NoSQL (Not Only SQL) is a type of database for web applications and big data which allows users to store and retrieve information in a format that is intuitive and easy to understand. Instead of complex tables or data, NoSQL stores information as ASCII text and manipulates it with built-in operators. Leveraging cloud computing to eliminate downtime, NoSQL provides mechanisms different from the fixed tables, columns, and rows used in relational databases.
The name “NoSQL” was first used in 1998 to identify Carl Strozzi’s Strozzi NoSQL open-source relational database. NoSQL databases are flexible, scalable, non-tabular, and non-relational, embracing simplicity in design to provide developers with flexibility in scaling big data. They feature agile schemas that offer efficient functionality and high performance and availability.

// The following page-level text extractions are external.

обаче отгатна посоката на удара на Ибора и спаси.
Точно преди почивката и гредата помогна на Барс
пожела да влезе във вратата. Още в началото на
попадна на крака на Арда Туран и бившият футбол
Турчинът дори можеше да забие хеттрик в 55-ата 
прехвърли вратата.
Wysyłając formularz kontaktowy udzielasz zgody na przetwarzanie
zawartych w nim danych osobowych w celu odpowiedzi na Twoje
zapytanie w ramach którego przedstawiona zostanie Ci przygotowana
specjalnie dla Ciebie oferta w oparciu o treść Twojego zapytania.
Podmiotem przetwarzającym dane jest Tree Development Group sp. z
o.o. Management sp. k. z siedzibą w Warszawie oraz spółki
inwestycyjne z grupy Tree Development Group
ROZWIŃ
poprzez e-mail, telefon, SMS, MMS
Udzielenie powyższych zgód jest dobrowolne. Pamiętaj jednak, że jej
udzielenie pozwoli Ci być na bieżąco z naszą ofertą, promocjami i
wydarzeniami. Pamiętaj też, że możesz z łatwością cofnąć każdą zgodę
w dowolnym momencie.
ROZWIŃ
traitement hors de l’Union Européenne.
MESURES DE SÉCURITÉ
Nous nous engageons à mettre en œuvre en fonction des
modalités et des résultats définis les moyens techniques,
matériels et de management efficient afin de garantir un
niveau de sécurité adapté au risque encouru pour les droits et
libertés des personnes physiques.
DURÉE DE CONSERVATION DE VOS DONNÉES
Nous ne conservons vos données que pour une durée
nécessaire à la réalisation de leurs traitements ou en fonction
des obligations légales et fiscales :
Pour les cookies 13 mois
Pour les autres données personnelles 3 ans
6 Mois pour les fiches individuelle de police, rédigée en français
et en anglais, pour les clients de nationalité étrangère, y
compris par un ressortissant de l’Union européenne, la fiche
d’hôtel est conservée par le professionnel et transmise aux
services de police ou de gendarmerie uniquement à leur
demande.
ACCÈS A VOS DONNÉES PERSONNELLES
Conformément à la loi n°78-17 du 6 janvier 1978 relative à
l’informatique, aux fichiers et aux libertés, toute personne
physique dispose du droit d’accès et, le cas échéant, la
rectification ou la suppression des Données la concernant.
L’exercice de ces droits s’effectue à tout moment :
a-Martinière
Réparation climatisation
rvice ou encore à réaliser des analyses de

A common misconception of NoSQL is that it does not support SQL-like queries. To the contrary, NoSQL can actually stand alongside SQL databases, as they stores relationship data differently from traditional databases. Users can stock related data in a single structure without the need to split them between tables.
With their simplicity and scalability, NoSQL databases are developer-friendly. As cloud computing offers cost-efficient hosting of data and applications, the volume of data and queries also grows. Software engineers can quickly adapt to fast-changing data requirements. It allows developers to store large amounts of unstructured data and enable data distribution across multiple servers.
There are four types of databases to choose to make managing large volumes of data and user loads easier:
Structured query language (SQL) databases — like Oracle SQL Developer, IBM Db2, Microsoft SQL Server, or the open-source MySQL — are traditional and popular relational databases that store data in tables with fixed rows and columns. Storage and retrieval is accomplished by the application negotiating the tabular relationships between data.
SQL databases demand more processing resources and time. Before starting the development, database and software engineers must plan their projects to the minute details, creating complex E-R (entity-relationship) diagrams to reduce data duplication.
SQL databases feature standardized interfaces, while NoSQL databases prefer accessibility, tolerance to partition, and speed over standardization.
One advantage of NoSQL over MySQL is the flexibility of its design schema. SQL relational databases, requires a detailed database model. With NoSQL, which is naturally non-relational, it is easier to scale to meet the demands of big data by adding using documents. MySQL has a standard query language that NoSQL might lack.
Examples of NoSQL databases include MongoDB and CouchDB.